INSTRUCTIONS FOR THE TASK. Restate the listing word for word. Stop at the line that holds "être, le spa", include it, and leave out all pictures.
---------------
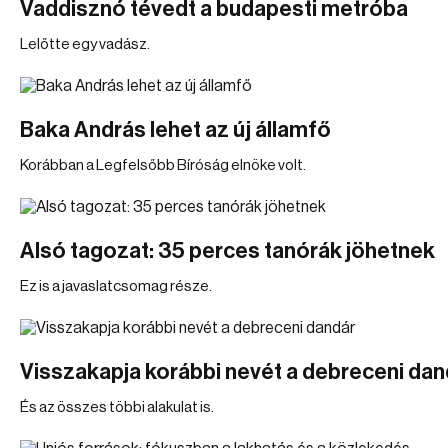
Vaddisznó tévedt a budapesti metróba
Lelőtte egy vadász.
Baka András lehet az új államfő
Korábban a Legfelsőbb Bíróság elnöke volt.
Alsó tagozat: 35 perces tanórák jöhetnek
Ez is a javaslatcsomag része.
Visszakapja korábbi nevét a debreceni dan
És az összes többi alakulat is.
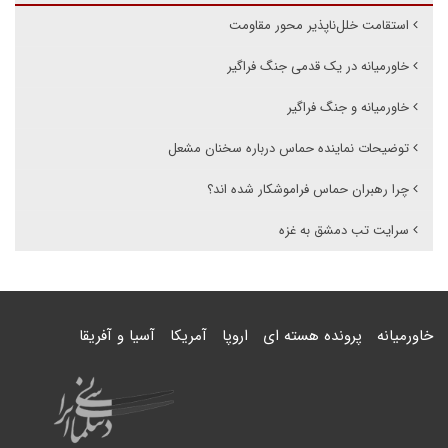
استقامت خلل‌ناپذیر محور مقاومت
خاورمیانه در یک قدمی جنگ فراگیر
خاورمیانه و جنگ فراگیر
توضیحات نماینده حماس درباره سخنان مشعل
چرا رهبران حماس فراموشکار شده اند؟
سرایت تب دمشق به غزه
خاورمیانه
پرونده هسته ای
اروپا
آمریکا
آسیا و آفریقا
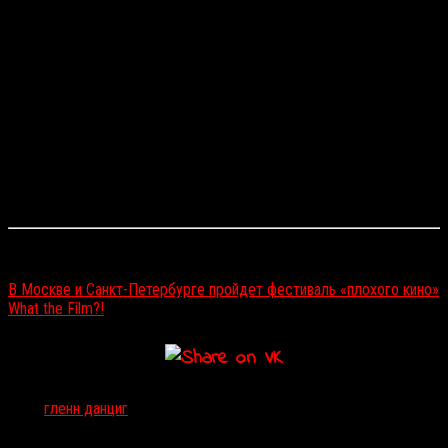
ждать момента, когда в кадре появится вампир. Они
там все гребаные вампиры!
Мировая премьера режиссерского дебюта Данцига, оккультно-
эротического хоррора
«Веротика»
(
Verotika
), состоялась на
недавно завершившемся в Чикаго фестивале Cinepocalypse.
Также во вторник прошел спецпоказ
«Веротики»
в Лос-
Анджелесе. Похоже, фильм имеет все шансы стать культовым
еще до появления в интернете (кино выйдет сразу на VOD на
Хэллоуин) — те, кому повезло увидеть картину, уже окрестили ее
«
“Комнатой”
в мире хоррора».
Читайте также:
В Москве и Санкт-Петербурге пройдет фестиваль «плохого кино»
What the Film?!
Тэги:
гленн данциг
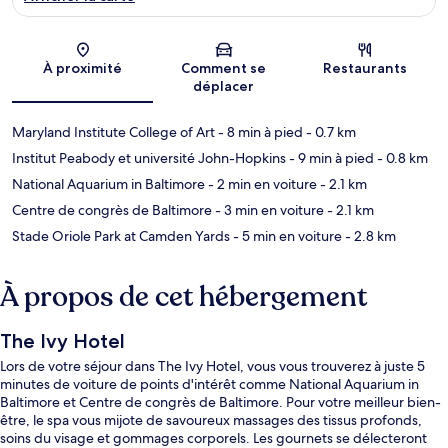
Carte
À proximité
Comment se
Restaurants
déplacer
Maryland Institute College of Art
- 8 min à pied
- 0.7 km
Institut Peabody et université John-Hopkins
- 9 min à pied
- 0.8 km
National Aquarium in Baltimore
- 2 min en voiture
- 2.1 km
Centre de congrès de Baltimore
- 3 min en voiture
- 2.1 km
Stade Oriole Park at Camden Yards
- 5 min en voiture
- 2.8 km
À propos de cet hébergement
The Ivy Hotel
Lors de votre séjour dans The Ivy Hotel, vous vous trouverez à juste 5
minutes de voiture de points d'intérêt comme National Aquarium in
Baltimore et Centre de congrès de Baltimore. Pour votre meilleur bien-
être, le spa vous mijote de savoureux massages des tissus profonds,
soins du visage et gommages corporels. Les gournets se délecteront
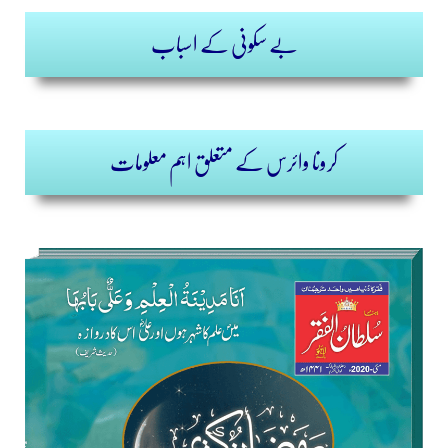
بے سکونی کے اسباب
کرونا وائرس کے متعلق اہم معلومات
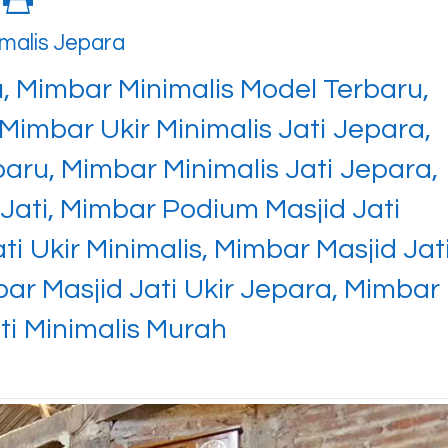
imalis Jepara
, Mimbar Minimalis Model Terbaru,
 Mimbar Ukir Minimalis Jati Jepara,
baru, Mimbar Minimalis Jati Jepara,
Jati, Mimbar Podium Masjid Jati
ti Ukir Minimalis, Mimbar Masjid Jat
bar Masjid Jati Ukir Jepara, Mimbar
ti Minimalis Murah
---------------
ANSWER SPACE.
Vaddisznó tévedt a budapesti metróba
Lelőtte egy vadász.
Baka András lehet az új államfő
Korábban a Legfelsőbb Bíróság elnöke volt.
Alsó tagozat: 35 perces tanórák jöhetnek
Ez is a javaslatcsomag része.
Visszakapja korábbi nevét a debreceni dan
És az összes többi alakulat is.
استقامت خلل‌ناپذیر محور مقاومت
خاورمیانه در یک قدمی جنگ فراگیر
خاورمیانه و جنگ فراگیر
توضیحات نماینده حماس درباره سخنان مشعل
چرا رهبران حماس فراموشکار شده اند؟
سرایت تب دمشق به غزه
خاورمیانه
پرونده هسته ای
اروپا
آمریکا
آسیا و آفریقا
ждать момента, когда в кадре появится вампир. Они
там все гребаные вампиры!
Мировая премьера режиссерского дебюта Данцига, оккультно-
эротического хоррора
«Веротика»
(
Verotika
), состоялась на
недавно завершившемся в Чикаго фестивале Cinepocalypse.
Также во вторник прошел спецпоказ
«Веротики»
в Лос-
Анджелесе. Похоже, фильм имеет все шансы стать культовым
еще до появления в интернете (кино выйдет сразу на VOD на
Хэллоуин) — те, кому повезло увидеть картину, уже окрестили ее
«
“Комнатой”
в мире хоррора».
Читайте также:
В Москве и Санкт-Петербурге пройдет фестиваль «плохого кино»
What the Film?!
Тэги:
гленн данциг
Carte
À proximité
Comment se
Restaurants
déplacer
Maryland Institute College of Art
- 8 min à pied
- 0.7 km
Institut Peabody et université John-Hopkins
- 9 min à pied
- 0.8 km
National Aquarium in Baltimore
- 2 min en voiture
- 2.1 km
Centre de congrès de Baltimore
- 3 min en voiture
- 2.1 km
Stade Oriole Park at Camden Yards
- 5 min en voiture
- 2.8 km
À propos de cet hébergement
The Ivy Hotel
Lors de votre séjour dans The Ivy Hotel, vous vous trouverez à juste 5
minutes de voiture de points d'intérêt comme National Aquarium in
Baltimore et Centre de congrès de Baltimore. Pour votre meilleur bien-
être, le spa vous mijote de savoureux massages des tissus profonds,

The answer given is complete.